22 Ocak 2014 Çarşamba

Ayşenur Arslan/ Yurt Gazetesi

(...)
“GEL ORTAKÇI OLALIM”Mizah dünyasının en parlak yıldızlarından biridir Atilla Atalay. Özellikle ‘Sıkılhan’ tiplemesine bayılırım. LeMan Dergisi’ndeki zoraki sohbetlerini hiç kaçırmam. Ha bire birileri Sıkılhan’ı arar, onu bir şeylere zorlamaya çalışır. Onlardan biri. ‘Enes’tir. Tam anlamıyla ‘Yeni Türkiye’yi temsil eden, ‘ticared aşığı’ bir genç olan Enes.. Telefon konuşmalarına kulak misafiri olalım. Bakalım size neleri, kimleri hatırlatacak!

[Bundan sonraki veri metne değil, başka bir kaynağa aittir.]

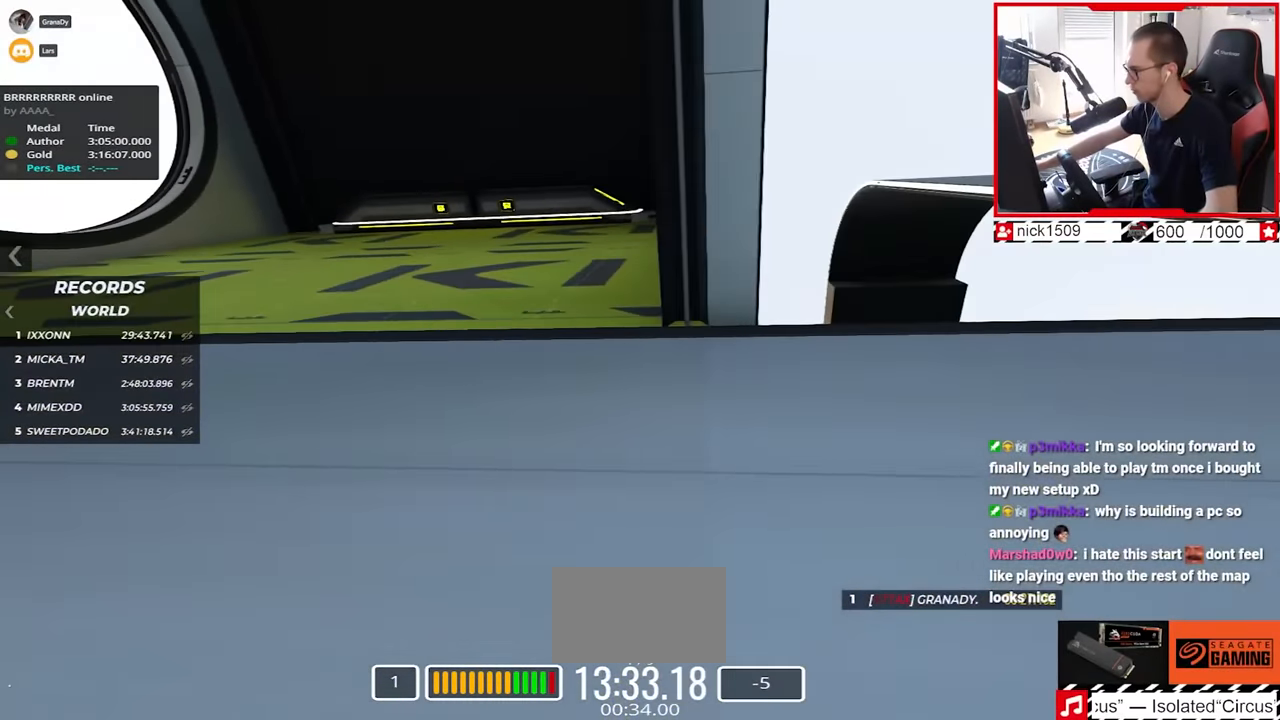
{"keys": ["right", "up"], "events": [[100, "right", "down"]]}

- Alo Sıkılhan, Enes ben, kardeş. Nasısın, iyisin inşallah, ticared edelim mi? Beraberce bi miktar rızıklanmaya ne dersin? Nefsin siyah cip çekmiyor mu, doğru söyle, minik bir ihalen olsun istemez misin? Manzaralı bir kral dairesi, sultan balkonu, ipek ceked, halis organik pamukdan atlet ve don giymek istemez misin? Nefsimiz, istiyor da istiyor... Ah nefsi emmare.. Kardeş sana söylüyorum... Alo dünya nimetlerinden Sıkılhan'a, orda mısın Sıkılhan... Ehehhe...

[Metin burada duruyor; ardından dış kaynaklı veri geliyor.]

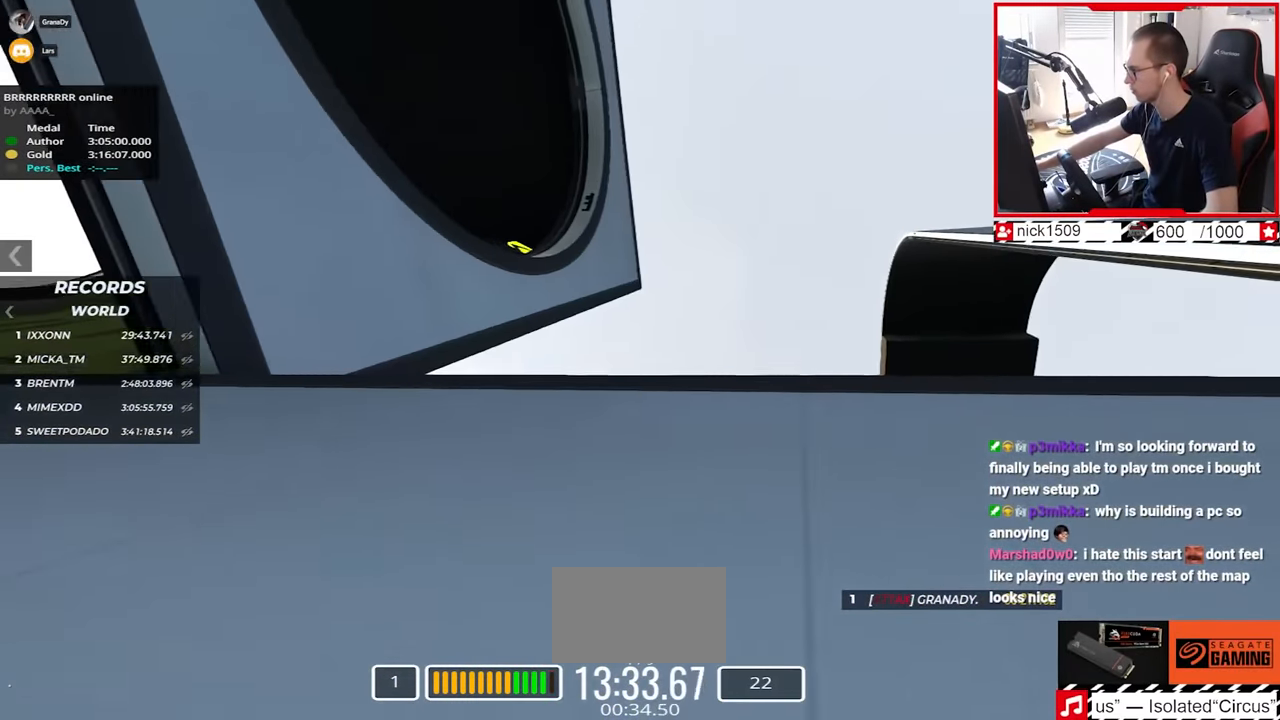
{"keys": ["up"], "events": [[284, "right", "up"]]}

- Ben telefona karşı nefsimi köreltip terbiye ettim Enes. Ordaki kırmızı düğmeye basıyorsun kapanıyor, sen de dene...
- Dur hemen kapama bu süper bi ticared buldum. Okumuşsundur çeşitli devlet dairelerinde yeni tabelalar yaptırtılıyor, T ve C gibi bazı harfler kaldırılıyor felan. Ben işin siyasetinde değilim, rızkıma bakarım. Madem ki bir toplu tabela değişimi işi var bunun bir de ticared ciheti vardır. İhalesini bulup girelim derim ben. Sökülen çıkma harflerle de ayrı bir ticared kapısı açılır, hurdaya verirsin, eritir yeni harf yaparsın, özlü söz yazarsın, yaparsın oğlu yaparsın. Ha ne diyorsun? Gel ortakçı olalım... Alov... Kapadın mı kardeş? Anca kapa sen zaten, iki harfi bi araya getiremez, versen iki koyun güdemez... Sorsan buna "be birader sen ne iş yaparsın vizyonun misyonun nedir?" diye El cevab: kapatırım! İyi o vakit kapa telefonu gitsin. Herkes büyük resmi görebilecek deye bişey yok tabi...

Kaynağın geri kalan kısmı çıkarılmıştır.